State Farm raising La. homeowner insurance rates

State Farm is raising rates an average of 8.7 percent statewide for its nearly 308,000 homeowners policyholders.

State Farm customers in East Baton Rouge Parish will see rates increase an average of 7.5 percent, according to the Louisiana Insurance Department.

In Lafayette, rates will rise 9.4 percent. In Orleans and Jefferson parishes, rates will go up an average of 9 percent.

The statewide increase will generate $40.1 million, according to State Farm’s filing with the Insurance Department.

The higher rates are already in effect for new customers. Existing customers who are renewing their policies will see the increases starting Nov. 1.

Rates also will increase for condo owners and renters. The increases vary statewide. In general, customers in coastal areas, where the risk of hurricane damage is greater, see higher rates.

State Farm, the state’s largest insurer with 30 percent of the homeowners market, asked for a 16.6 percent increase in November 2012.

Insurance Commissioner Jim Donelon rejected that request in January. Among other things, Donelon questioned the amount of profit built into the rates as well as the estimated cost of reinsurance, the insurance that insurance companies buy to protect themselves against excessive claims.

In April, State Farm refiled. Donelon said State Farm’s analysis showed the company needed to increase rates by 24.4 percent, but the company asked for 15.2 percent.

The Insurance Department found that only an 8.7 percent increase was actuarially justified, he said.

Actuaries try to predict what policies will cost in the future, basing their calculations on a number of factors, including how old a house is; the type of construction; a company’s share of the market in the most hurricane-prone areas; the cost of reinsurance; and an insurer’s overhead, profit and salaries.

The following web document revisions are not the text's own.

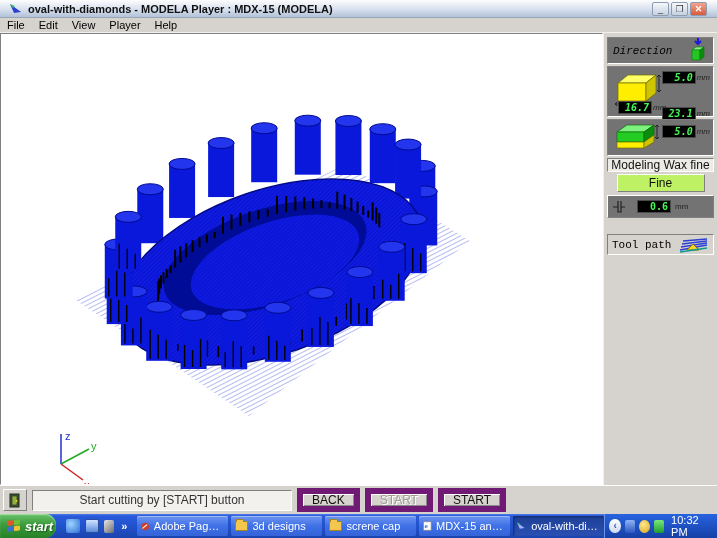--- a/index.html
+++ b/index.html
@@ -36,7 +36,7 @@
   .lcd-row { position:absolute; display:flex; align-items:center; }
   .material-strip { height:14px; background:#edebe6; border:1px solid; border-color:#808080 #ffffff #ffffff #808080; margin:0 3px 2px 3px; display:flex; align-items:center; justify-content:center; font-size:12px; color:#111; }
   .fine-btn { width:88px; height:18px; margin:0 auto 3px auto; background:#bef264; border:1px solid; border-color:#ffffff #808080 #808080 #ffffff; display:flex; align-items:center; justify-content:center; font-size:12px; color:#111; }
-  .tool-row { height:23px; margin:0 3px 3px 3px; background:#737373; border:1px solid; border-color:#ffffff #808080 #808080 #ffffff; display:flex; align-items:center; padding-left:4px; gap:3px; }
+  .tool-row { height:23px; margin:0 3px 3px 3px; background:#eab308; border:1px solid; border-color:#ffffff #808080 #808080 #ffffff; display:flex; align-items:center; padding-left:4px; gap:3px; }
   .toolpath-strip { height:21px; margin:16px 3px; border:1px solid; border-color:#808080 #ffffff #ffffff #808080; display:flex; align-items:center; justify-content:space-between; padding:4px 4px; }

Donelon said the department disagreed with State Farm’s calculations in a handful of areas, including the amount of profit built in; projected non-catastrophe losses; and the cost of reinsurance.

In coastal parishes, about half the premium goes to cover hurricane and other catastrophic damages, Donelon said. The other half covers the risk from fire, burglary, dog bites and so on.

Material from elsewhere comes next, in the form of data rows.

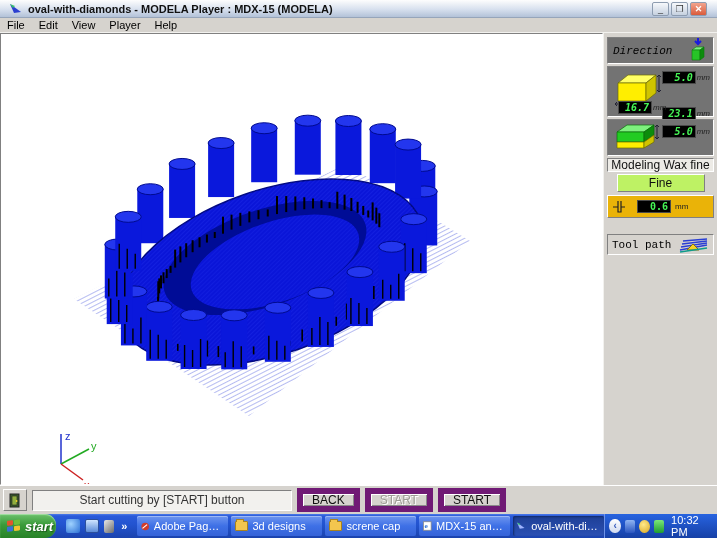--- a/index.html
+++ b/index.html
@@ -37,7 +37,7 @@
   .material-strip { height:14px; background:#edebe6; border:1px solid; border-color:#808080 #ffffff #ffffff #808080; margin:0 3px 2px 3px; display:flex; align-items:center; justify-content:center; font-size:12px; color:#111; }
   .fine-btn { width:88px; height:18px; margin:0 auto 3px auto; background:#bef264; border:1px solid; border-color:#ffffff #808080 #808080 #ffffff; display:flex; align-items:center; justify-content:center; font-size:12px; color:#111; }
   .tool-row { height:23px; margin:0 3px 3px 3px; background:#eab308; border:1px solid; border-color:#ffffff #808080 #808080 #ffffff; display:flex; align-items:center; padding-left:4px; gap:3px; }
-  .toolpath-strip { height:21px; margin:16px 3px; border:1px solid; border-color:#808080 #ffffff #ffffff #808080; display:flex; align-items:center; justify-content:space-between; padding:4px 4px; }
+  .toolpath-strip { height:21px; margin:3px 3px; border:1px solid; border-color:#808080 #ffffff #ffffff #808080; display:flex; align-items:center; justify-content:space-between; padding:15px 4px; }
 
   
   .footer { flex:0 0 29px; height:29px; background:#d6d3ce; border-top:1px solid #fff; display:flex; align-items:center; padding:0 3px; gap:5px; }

State Farm had aggressively priced the non-catastrophic risk, he said. The department rejected that projection.

State Farm also based its rates on a catastrophe model commonly used in the insurance and reinsurance industries, Donelon said. The Insurance Department now allows the model’s use — at one time it was embargoed — but requires the model to be used in conjunction with others in what Donelon called a blended approach.

“With this latest increase, State Farm has now reached the average post-Katrina overall increase that the rest of the market … has taken,” Donelon said.

State Farm didn’t ask for a rate increase until three years after Hurricane Katrina, he said. But over the past five years, State Farm has caught up.

State Farm spokesman Gary Stephenson said he could not discuss the specifics of the rate filing.

State Farm has paid billions in storm-related claims to tens of thousands of Louisiana customers over the past 10 years, and the company knows more storms will occur in the future, Stephenson said.

The company has to achieve adequate rates to ensure its long-term strength and business viability, he said. The company was disappointed that it didn’t get the rates needed in the previous filing but will continue to work with the Insurance Department.

Insurance Department records show State Farm has increased homeowner’s rates by an average of more than 36 percent since 2008.